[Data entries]
§ §

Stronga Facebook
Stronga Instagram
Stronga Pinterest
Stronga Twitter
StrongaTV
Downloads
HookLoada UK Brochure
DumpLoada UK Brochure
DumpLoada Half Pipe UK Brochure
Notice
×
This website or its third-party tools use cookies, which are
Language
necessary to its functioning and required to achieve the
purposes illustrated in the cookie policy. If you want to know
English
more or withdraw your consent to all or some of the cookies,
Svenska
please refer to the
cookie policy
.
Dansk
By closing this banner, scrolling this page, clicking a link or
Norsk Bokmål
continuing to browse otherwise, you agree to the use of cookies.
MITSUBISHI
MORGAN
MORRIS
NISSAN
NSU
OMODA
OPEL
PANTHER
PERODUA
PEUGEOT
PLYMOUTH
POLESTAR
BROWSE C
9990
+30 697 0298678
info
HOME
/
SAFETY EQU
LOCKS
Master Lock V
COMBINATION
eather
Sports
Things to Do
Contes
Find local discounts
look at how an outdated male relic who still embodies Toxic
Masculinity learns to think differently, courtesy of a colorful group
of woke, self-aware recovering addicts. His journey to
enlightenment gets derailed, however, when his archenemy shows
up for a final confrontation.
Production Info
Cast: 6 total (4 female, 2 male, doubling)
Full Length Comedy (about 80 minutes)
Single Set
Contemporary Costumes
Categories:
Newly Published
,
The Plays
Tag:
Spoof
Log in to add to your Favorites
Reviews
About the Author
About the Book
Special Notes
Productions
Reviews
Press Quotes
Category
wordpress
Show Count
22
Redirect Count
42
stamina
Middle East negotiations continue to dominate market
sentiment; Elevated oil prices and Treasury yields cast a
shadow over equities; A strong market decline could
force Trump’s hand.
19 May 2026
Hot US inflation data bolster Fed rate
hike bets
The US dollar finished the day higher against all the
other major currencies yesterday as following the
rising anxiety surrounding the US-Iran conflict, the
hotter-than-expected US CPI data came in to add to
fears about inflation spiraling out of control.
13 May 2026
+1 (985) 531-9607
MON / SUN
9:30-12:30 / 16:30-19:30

§ §

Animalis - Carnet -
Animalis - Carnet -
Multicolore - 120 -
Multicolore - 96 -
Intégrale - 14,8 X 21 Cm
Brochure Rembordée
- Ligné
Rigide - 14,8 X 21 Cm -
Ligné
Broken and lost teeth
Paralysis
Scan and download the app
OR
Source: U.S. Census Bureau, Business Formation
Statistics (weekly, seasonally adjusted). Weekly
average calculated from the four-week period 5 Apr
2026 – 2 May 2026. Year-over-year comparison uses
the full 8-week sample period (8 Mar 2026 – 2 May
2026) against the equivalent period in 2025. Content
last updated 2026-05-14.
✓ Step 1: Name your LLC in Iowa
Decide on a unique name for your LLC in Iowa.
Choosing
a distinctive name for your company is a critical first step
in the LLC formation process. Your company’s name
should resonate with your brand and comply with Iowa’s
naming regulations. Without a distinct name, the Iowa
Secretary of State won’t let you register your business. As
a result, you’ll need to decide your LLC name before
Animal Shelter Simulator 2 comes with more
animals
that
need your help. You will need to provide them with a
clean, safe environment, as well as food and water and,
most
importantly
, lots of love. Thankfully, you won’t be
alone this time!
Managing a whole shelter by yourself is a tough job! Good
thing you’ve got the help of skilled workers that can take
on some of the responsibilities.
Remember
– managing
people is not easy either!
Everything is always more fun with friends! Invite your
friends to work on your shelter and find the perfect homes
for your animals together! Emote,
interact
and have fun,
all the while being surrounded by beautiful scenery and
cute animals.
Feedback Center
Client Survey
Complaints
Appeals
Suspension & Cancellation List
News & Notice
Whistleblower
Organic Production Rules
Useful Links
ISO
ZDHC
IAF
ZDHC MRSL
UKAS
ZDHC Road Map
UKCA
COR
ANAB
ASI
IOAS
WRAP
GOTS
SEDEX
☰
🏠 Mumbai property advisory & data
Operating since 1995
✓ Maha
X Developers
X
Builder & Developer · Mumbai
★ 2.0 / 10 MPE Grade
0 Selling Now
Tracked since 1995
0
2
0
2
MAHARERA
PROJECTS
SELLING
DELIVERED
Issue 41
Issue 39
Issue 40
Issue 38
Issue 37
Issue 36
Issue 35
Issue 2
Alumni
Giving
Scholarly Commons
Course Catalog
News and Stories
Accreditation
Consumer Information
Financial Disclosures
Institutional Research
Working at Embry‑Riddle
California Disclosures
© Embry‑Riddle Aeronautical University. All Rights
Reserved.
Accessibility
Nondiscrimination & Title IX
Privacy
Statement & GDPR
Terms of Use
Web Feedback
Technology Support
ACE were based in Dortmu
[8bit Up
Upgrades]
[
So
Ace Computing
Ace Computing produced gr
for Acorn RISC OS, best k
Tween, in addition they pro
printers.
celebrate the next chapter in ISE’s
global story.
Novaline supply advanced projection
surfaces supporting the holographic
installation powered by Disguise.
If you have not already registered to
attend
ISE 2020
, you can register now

§ §

• **Your goal**: Of the lines above, retype only those from the line containing "ZDHC Road Map" through the line containing "can register now", including both, exactly.

• **Result of the exercise**:
ZDHC Road Map
UKCA
COR
ANAB
ASI
IOAS
WRAP
GOTS
SEDEX
☰
🏠 Mumbai property advisory & data
Operating since 1995
✓ Maha
X Developers
X
Builder & Developer · Mumbai
★ 2.0 / 10 MPE Grade
0 Selling Now
Tracked since 1995
0
2
0
2
MAHARERA
PROJECTS
SELLING
DELIVERED
Issue 41
Issue 39
Issue 40
Issue 38
Issue 37
Issue 36
Issue 35
Issue 2
Alumni
Giving
Scholarly Commons
Course Catalog
News and Stories
Accreditation
Consumer Information
Financial Disclosures
Institutional Research
Working at Embry‑Riddle
California Disclosures
© Embry‑Riddle Aeronautical University. All Rights
Reserved.
Accessibility
Nondiscrimination & Title IX
Privacy
Statement & GDPR
Terms of Use
Web Feedback
Technology Support
ACE were based in Dortmu
[8bit Up
Upgrades]
[
So
Ace Computing
Ace Computing produced gr
for Acorn RISC OS, best k
Tween, in addition they pro
printers.
celebrate the next chapter in ISE’s
global story.
Novaline supply advanced projection
surfaces supporting the holographic
installation powered by Disguise.
If you have not already registered to
attend
ISE 2020
, you can register now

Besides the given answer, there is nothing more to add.